• TEXT SHOWN:
* Start *

Yo-yo 1 demonstration

I bring out yo-yo 1.  It is a discarded cable spool furnished with a side arm, and a short piece of PVC tubing attached to the center of the spool.  The other end of the short piece is attached, through an elbow joint, to a longer PVC piece hanging vertically.  The contraption is placed near the edge of the table with the side arm hanging straight down (see figure below).

Observations and precautions

First I pull on the string at a level below the tabletop which results in a clockwise rotation of yo-yo 1.  According to the rule on the board, the force is exerted at a point below the pivot.  No problem with anyone.    Next, I raise the string to a point below the center of the wheel, but above the tabletop (dashed line).   Before I pull on the string, I remind the rule to the audience, Clockwise ## \rightarrow ## below the pivot, counterclockwise ## \rightarrow ## above the pivot.  When I pull, the rotation is counterclockwise.  I conclude that the pivot must be somewhere between the two positions.  Since theory predicts that it is at the point of contact, I place the string at the same level as the tabletop.   When I pull, there is no rotation.  Note: If you try this, be careful not to pull too hard, else the yo-yo will rotate about the vertical axis that has a non-zero lever arm.  A rubber mat makes the contact less slippery.

* End *

• GIVEN PROBLEM A:
In the yo-yo demonstration text, what happens when the string is pulled at the same level as the tabletop?
• GIVEN PROBLEM B:
List every component of the yo-yo 1 contraption that the demonstration text describes.
• GIVEN PROBLEM C:
Carry on the yo-yo demonstration text past its last sentence.

• INFORMATION PROVIDED:
* Start *

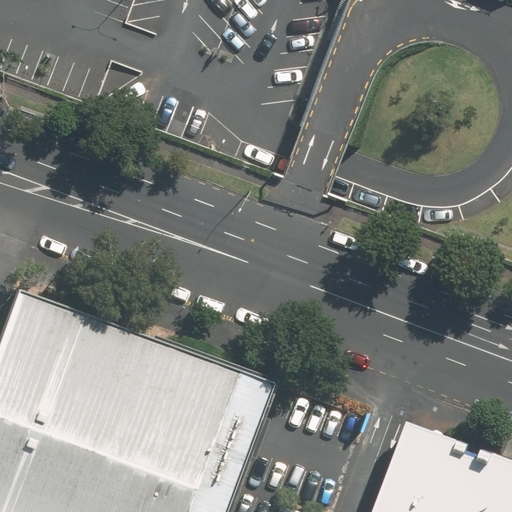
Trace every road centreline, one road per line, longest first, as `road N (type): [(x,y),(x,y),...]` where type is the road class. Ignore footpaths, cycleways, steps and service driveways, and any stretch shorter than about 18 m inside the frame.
road 1 (secondary): [(511,357),(185,234)]
road 2 (secondary): [(0,150),(185,234)]
road 3 (secondary): [(185,234),(0,196)]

* End *

• FINAL RESULT A:
There is no rotation.

• FINAL RESULT B:
- a discarded cable spool
- a side arm
- a short piece of PVC tubing
- an elbow joint
- a longer PVC piece hanging vertically

• FINAL RESULT C:
The reality check

Prediction and can experiment

After reinforcing the theory with the experiment it is time to use the theory to predict an outcome and verify the prediction by experiment.  If the IPOC is indeed the axis of rotation and if the entire wheel rotates about with angular speed ## \omega ##, then the center of mass will have linear speed ## V_{CM} = \omega R, ## where R is the radius of the wheel.  I predict that the top point on the rim of the wheel, which is diametrical across the point of contact, must have speed ## V_{top} = \omega (2R)=2 V_{CM}##.  To validate this prediction, I placed a soda can on the table and a meter stick on top of the can parallel to the tabletop.  The 0 cm mark is lined up with the top of the can.  The starting point of both the center of the can and the edge of the meter stick are marked with a small object placed on the table.  I then push the meter stick forward so that the can roll without slipping on both the table and the meter stick.  I stop when the top of the can is at about the middle of the meter-stick and mark the new positions of the can’s center and the 0 cm mark.  It is clear that, in the same amount of time, the 0 cm mark is twice as far from the center of the can.  Therefore, the top point can move at twice the average speed of the center in agreement with the theory.

Are we there yet?

Student assessment and yo-yo 2

A theoretical prediction has been made and an experiment verified it.  I ask the students if they are now convinced that the POC is the axis of rotation and most of them are.   But wait, there is more! To see if they got it, I bring out yo-yo 2.  This is another spool with a string wrapped around the inner cylinder.   First I wrap the string so that it comes off the cylinder parallel to the table from the top (figure below left).  When I ask, an overwhelming percentage of students say that the cylinder will roll to the left, in the same direction as the pull.  Hurray, that is what happens when I pull.

I then flip yo-yo 2 over, so that now the string comes off the cylinder parallel to the table from the bottom (figure above, right).  When I ask, an overwhelming percentage of students say that the cylinder will roll to the right, in the opposite direction as the pull.  Alas, that is not what happens when I pull.  Some students audibly gasped when they saw yo-yo 2 unexpectedly move to the left.  At this point, I feign exasperation, point to Clockwise ## \rightarrow below the pivot counterclockwise ## \rightarrow ## above the pivot on the board, and ask, “Is the force not acting above the point of contact in both cases?   What more can I do to get you to accept that the point of contact is the axis of rotation?”

When is the preconception?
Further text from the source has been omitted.